Slovakian PM Radicova listens to the leader of the Freedom and Solidarity Party Sulik. Credit: Petr Josek/Reuters Welcome to our continuing coverage of the eurozone crisis. All times are London time. By Esther Bintliff and John Aglionby on the world news desk in London, with contributions from FT correspondents around the world.

Today’s main events are in Greece – where the troika published a long-anticipated statement, and in Bratislava, where the Slovakian parliament is voting on whether to back the expanded eurozone rescue fund, the EFSF.

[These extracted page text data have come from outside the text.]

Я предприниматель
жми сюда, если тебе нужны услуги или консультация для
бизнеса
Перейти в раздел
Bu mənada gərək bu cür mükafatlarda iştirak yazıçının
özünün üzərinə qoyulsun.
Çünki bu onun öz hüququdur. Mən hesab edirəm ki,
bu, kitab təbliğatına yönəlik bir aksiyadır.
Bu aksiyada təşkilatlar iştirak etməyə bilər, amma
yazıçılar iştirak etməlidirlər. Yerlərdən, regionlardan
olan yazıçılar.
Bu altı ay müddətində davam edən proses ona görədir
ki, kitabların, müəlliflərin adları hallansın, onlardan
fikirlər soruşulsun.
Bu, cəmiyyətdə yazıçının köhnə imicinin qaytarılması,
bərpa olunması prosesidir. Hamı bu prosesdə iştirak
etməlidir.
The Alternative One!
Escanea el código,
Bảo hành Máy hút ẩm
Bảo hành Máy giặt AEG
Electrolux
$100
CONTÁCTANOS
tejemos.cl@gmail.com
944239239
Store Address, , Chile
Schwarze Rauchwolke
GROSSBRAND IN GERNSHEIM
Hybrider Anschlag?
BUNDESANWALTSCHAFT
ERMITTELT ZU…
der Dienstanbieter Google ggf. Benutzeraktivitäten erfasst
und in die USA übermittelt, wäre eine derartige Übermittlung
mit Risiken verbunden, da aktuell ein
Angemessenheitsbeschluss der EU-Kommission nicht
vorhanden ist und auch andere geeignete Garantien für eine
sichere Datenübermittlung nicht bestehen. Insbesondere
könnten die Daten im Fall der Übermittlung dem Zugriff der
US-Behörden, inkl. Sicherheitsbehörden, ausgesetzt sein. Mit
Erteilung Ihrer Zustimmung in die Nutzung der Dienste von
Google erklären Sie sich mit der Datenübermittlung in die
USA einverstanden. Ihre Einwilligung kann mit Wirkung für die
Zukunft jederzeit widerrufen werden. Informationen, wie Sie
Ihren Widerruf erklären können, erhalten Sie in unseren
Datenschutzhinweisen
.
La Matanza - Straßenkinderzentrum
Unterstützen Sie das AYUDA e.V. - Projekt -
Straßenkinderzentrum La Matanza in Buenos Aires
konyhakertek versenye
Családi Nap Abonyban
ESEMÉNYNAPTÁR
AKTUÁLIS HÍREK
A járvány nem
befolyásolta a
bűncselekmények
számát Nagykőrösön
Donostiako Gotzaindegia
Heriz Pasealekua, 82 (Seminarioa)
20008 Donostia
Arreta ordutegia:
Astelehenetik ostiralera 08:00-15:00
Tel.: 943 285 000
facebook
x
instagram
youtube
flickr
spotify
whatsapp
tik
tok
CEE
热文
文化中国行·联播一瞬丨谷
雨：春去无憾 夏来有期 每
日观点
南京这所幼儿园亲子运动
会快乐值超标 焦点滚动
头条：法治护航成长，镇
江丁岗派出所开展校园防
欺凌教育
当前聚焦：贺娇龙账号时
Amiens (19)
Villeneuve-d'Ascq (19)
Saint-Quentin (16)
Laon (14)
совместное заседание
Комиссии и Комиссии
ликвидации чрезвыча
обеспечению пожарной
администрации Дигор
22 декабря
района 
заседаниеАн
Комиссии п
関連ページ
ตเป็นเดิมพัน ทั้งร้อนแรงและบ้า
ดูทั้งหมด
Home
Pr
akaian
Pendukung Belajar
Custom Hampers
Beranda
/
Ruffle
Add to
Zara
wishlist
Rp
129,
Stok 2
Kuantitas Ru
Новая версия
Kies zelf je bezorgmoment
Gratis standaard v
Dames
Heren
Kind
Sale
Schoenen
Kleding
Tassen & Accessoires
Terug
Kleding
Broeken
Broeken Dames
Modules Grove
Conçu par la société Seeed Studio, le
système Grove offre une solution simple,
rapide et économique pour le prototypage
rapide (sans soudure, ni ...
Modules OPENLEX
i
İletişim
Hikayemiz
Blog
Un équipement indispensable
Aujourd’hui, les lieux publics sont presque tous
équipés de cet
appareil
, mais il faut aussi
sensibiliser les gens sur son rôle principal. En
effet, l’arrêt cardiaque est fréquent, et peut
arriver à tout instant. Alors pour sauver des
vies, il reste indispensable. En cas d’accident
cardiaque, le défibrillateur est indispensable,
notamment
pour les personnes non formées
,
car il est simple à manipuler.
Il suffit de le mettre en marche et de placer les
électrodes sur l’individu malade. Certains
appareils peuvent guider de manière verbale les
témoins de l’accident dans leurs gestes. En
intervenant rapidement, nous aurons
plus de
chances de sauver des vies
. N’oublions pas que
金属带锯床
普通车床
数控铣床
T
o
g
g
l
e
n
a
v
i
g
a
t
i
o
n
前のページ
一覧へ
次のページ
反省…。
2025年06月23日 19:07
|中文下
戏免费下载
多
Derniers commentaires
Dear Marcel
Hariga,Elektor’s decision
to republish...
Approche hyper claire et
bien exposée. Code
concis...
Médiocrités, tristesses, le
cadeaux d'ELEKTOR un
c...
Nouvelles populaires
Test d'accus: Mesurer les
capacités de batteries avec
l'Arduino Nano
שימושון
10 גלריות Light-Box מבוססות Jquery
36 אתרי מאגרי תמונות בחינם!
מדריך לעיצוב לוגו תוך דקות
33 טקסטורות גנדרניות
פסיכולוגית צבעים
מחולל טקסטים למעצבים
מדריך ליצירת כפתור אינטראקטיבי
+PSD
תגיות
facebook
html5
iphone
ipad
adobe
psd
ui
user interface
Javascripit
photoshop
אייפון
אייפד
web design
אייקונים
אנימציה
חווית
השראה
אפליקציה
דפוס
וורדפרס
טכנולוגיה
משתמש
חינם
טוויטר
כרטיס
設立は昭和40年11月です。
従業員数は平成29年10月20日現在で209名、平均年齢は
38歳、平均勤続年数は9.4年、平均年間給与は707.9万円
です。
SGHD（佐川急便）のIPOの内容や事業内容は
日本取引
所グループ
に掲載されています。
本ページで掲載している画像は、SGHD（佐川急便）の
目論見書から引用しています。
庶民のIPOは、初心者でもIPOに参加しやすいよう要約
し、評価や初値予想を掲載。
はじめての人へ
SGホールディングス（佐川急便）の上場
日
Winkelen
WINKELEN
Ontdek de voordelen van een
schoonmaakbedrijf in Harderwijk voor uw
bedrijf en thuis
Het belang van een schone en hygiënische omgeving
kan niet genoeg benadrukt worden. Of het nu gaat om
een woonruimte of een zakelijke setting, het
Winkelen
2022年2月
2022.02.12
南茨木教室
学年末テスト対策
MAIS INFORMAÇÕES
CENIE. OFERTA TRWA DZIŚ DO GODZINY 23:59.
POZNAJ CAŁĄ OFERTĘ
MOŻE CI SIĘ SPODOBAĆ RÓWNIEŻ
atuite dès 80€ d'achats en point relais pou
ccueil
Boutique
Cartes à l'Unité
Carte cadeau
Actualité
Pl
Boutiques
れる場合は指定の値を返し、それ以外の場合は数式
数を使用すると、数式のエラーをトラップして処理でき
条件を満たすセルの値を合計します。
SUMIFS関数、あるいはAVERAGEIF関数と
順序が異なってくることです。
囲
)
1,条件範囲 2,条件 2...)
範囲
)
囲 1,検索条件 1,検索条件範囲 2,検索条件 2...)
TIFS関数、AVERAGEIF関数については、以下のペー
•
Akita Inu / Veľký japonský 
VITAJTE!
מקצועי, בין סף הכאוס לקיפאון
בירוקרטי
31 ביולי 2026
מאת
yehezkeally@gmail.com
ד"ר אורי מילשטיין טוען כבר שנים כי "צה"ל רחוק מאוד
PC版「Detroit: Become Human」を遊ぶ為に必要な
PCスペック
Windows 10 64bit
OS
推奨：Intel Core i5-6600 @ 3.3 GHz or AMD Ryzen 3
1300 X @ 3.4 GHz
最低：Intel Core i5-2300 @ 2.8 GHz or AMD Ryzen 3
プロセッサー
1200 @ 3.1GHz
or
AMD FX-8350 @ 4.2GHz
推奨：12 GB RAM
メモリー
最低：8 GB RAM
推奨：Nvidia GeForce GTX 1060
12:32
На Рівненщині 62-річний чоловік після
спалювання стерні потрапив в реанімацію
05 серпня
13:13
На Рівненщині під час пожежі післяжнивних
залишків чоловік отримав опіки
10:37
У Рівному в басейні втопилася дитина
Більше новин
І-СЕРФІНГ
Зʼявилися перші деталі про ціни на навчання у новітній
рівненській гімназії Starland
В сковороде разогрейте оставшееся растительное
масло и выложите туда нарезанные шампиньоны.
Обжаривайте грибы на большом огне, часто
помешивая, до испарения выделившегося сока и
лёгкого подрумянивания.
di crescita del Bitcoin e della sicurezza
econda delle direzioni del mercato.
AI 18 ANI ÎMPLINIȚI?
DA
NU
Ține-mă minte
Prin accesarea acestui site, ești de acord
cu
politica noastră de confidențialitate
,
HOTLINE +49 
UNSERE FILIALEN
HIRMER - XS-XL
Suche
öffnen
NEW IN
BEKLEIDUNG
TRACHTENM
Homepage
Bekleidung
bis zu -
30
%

21.38: As we close up for the day, a markets update. The S&P 500 closed flat at 1,195.54 as investors remained cautious after the delay in the vote to expand the rescue package. The euro surrendered all gains and changed little against the dollar at $1.3642. That’s all from us.

21.30: Here is the latest FT story and Alphaville blog post.

21.20: Slovakia’s government has lost a confidence vote on a plan to bolster the EFSF rescue fund, toppling the government. But it is expected that the package will go through in a later vote with help from the opposition. Smer, the largest opposition party, said it would support the changes in a second vote. A total of 55 lawmakers of the 124 present backed the motion, falling short of the required majority of 76.

19.30: We’re going to take a little break on the blog now – but we’ll be sure to update you when (if?) the Slovak deputies vote. In the meantime, thanks for reading, and for all your comments! You can follow our coverage at ft.com and of course on twitter, @ftworldnews

19.20: European authorities plan to set a higher-than-expected capital threshold for the region’s banks and give them six to nine months to achieve that level or face government recapitalisations under the auspices of the eurozone’s €440bn rescue fund, senior regulators have told the FT. Patrick Jenkins in London, Ralph Atkins in Frankfurt and Peter Spiegel in Brussels report:

The European Banking Authority’s board of supervisors has approved in principle the idea that banks should be made to raise their core tier one capital ratios – the key measure of financial strength – to 9 per cent, well beyond the current expections of banks and analysts, even after absorbing writedowns on the value of their sovereign debt holdings.

Officials cautioned, however, that the 9 per cent threshold – which could see dozens of banks forced to raise a combined €275bn, according to Morgan Stanley estimates – is still being debated in national capitals and in Brussels.

Some senior officials at the European Commission, which is due to unveil its own plan for bank recapitalisations, support the higher levels and could announce their backing as early as on Wednesday.